A team of US scientists has developed a new foundation model that can sift through genetic code across biology’s five kingdoms to give insights into disease-causing mutations and genome design.

The model, called Evo 2, was trained on the DNA of more than 100,000 species across evolutionary relationships between all known organisms. Jointly developed by the Arc Institute in Palo Alto, California; and tech giant NVIDIA, the model will be made publicly accessible to help advance research in the life science sector.

Evo 2 follows Evo 1, a model trained on single-cell genomes that was unveiled in a research article in Science in November 2024. Nvidia and the Arc Institute state that Evo 2 is the largest AI model in biology to date that is publicly accessible, as it has been trained on more than 9.3 trillion nucleotides. This gives the foundation model, comprising AI neural networks trained on large-scale data dates, a wide window into the genome.

Evo 2 was trained on information from humans, plants, and bacteria, meaning it can provide insights into connections between distant parts of an organism’s genetic code and processes such as cell function, gene expression and disease.

“Our development of Evo 1 and Evo 2 represents a key moment in the emerging field of generative biology, as the models have enabled machines to read, write, and think in the language of nucleotides,” said Arc Institute co-founder Patrick Hsu and co-senior author on the Evo 2 paper.

The researchers are hopeful that the applications of Evo 2 will be wide-ranging in scientific understanding. They emphasise the model’s ability to identify genetic changes that could lead to protein dysfunction. In tests with the gene BRCA1, variants of which are responsible for breast cancer, Evo 2 was able to predict with 90% accuracy which mutations were pathogenic.

Computational biologist Hani Goodarzi, who was also involved in the mode’s development, said Evo 2 could be deployed in drug discovery.

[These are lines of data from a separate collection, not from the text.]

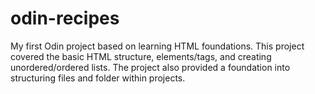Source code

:# odin-recipes

My first Odin project based on learning HTML foundations.  This project covered the basic HTML structure, elements/tags, and creating unordered/ordered lists. The project also provided a foundation into structuring files and folder within projects.
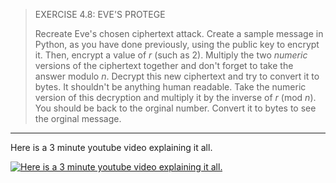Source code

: > EXERCISE 4.8: EVE'S PROTEGE
> 
> Recreate Eve's chosen ciphertext attack. Create a sample message in 
> Python, as you have done previously, using the public key to encrypt it. 
> Then, encrypt a value of $r$ (such as $2$). Multiply the two _numeric_
> versions of the ciphertext together and don't forget to take the answer 
> modulo $n$. Decrypt this new ciphertext and try to convert it to bytes. 
> It shouldn't be anything human readable. Take the numeric version of this 
> decryption and multiply it by the inverse of $r \: (\text{mod} \: n)$. You 
> should be back to the orginal number. Convert it to bytes
> to see the orginal message. 

--------------------------------

Here is a 3 minute youtube video explaining it all. 

[![Here is a 3 minute youtube video explaining it all. ](https://img.youtube.com/vi/kSX0E4uFt9E/default.jpg)](https://youtu.be/kSX0E4uFt9E)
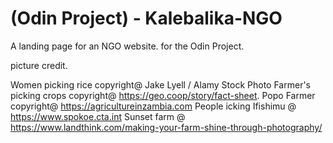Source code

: # (Odin Project) - Kalebalika-NGO
A landing page for an NGO website. for the Odin Project.

picture credit.

Women picking rice copyright@ Jake Lyell / Alamy Stock Photo
Farmer's picking crops copyright@ https://geo.coop/story/fact-sheet.
Popo Farmer copyright@ https://agricultureinzambia.com
People icking Ifishimu @ https://www.spokoe.cta.int 
Sunset farm @ https://www.landthink.com/making-your-farm-shine-through-photography/
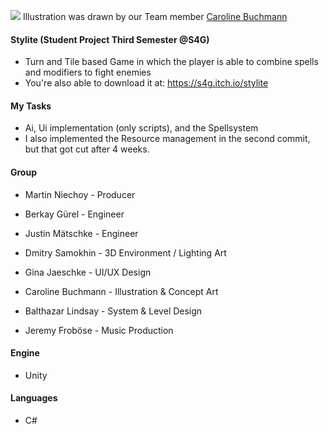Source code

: [![](Images/Banner.png)](https://www.instagram.com/feliecho_official/)
Illustration was drawn by our Team member [Caroline Buchmann](https://www.artstation.com/feliecho_official)

#### Stylite (Student Project Third Semester @S4G)
- Turn and Tile based Game in which the player is able to combine spells and modifiers to fight enemies
- You're also able to download it at: https://s4g.itch.io/stylite

#### My Tasks
- Ai, Ui implementation (only scripts), and the Spellsystem
- I also implemented the Resource management in the second commit, but that got cut after 4 weeks.

#### Group
- Martin Niechoy - Producer

- Berkay Gürel - Engineer

- Justin Mätschke - Engineer

- Dmitry Samokhin - 3D Environment / Lighting Art

- Gina Jaeschke - UI/UX Design

- Caroline Buchmann - Illustration & Concept Art

- Balthazar Lindsay - System & Level Design

- Jeremy Froböse - Music Production

#### Engine
- Unity

#### Languages
- C#
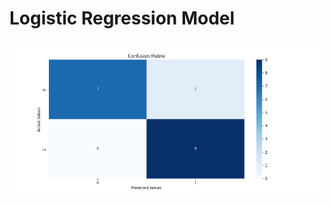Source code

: # Logistic Regression Model

![Confusion Matrix](https://github.com/Ali-Rizvi-1/Logistic-Regression-Model/blob/main/confusion_matrix.png)
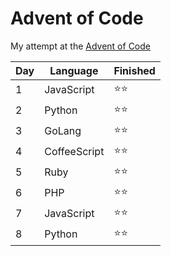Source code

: # Advent of Code

My attempt at the [Advent of Code](https://adventofcode.com/)

| Day | Language     | Finished |
| --- | ------------ | -------- |
| 1   | JavaScript   | ⭐⭐     |
| 2   | Python       | ⭐⭐     |
| 3   | GoLang       | ⭐⭐     |
| 4   | CoffeeScript | ⭐⭐     |
| 5   | Ruby         | ⭐⭐     |
| 6   | PHP          | ⭐⭐     |
| 7   | JavaScript   | ⭐⭐     |
| 8   | Python       | ⭐⭐     |
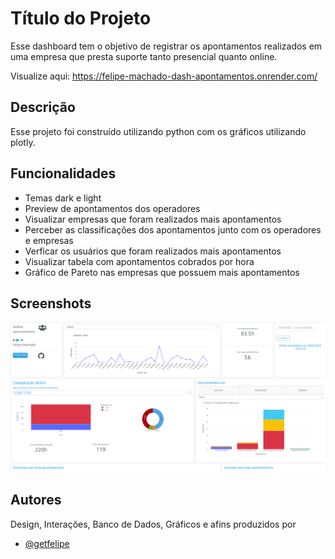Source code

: 
# Título do Projeto

Esse dashboard tem o objetivo de registrar os apontamentos realizados em uma empresa que presta suporte tanto presencial quanto online.

Visualize aqui: https://felipe-machado-dash-apontamentos.onrender.com/


## Descrição

Esse projeto foi construído utilizando python com os gráficos utilizando plotly. 


## Funcionalidades

- Temas dark e light
- Preview de apontamentos dos operadores
- Visualizar empresas que foram realizados mais apontamentos
- Perceber as classificações dos apontamentos junto com os operadores e empresas
- Verficar os usuários que foram realizados mais apontamentos
- Visualizar tabela com apontamentos cobrados por hora
- Gráfico de Pareto nas empresas que possuem mais apontamentos


## Screenshots


![dash](https://github.com/getfelipe/Dashboard-Apontamentos/blob/main/dash-apontamentos.png)

## Autores

Design, Interações, Banco de Dados, Gráficos e afins produzidos por
- [@getfelipe](https://github.com/getfelipe)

“If you have a gene therapy that you want to turn on only in neurons to avoid side effects, or only in liver cells, you could design a genetic element that is only accessible in those specific cells. This precise control could help develop more targeted treatments with fewer side effects,” Goodarzi explained.

An increasing number of pharmaceutical companies are touting pipelines that have been primarily led and designed by AI. Indeed, AI’s potential in drug discovery was scientifically endorsed when the 2024 Nobel Prize in Chemistry was awarded to the DeepMind team for their work on AlphaFold, an AI system that accurately predicts protein structures.

While its advantages in expediting and tweaking the development of innovative medicines are clear, experts have said finding large datasets that capture the full complexity of biology are hard to find.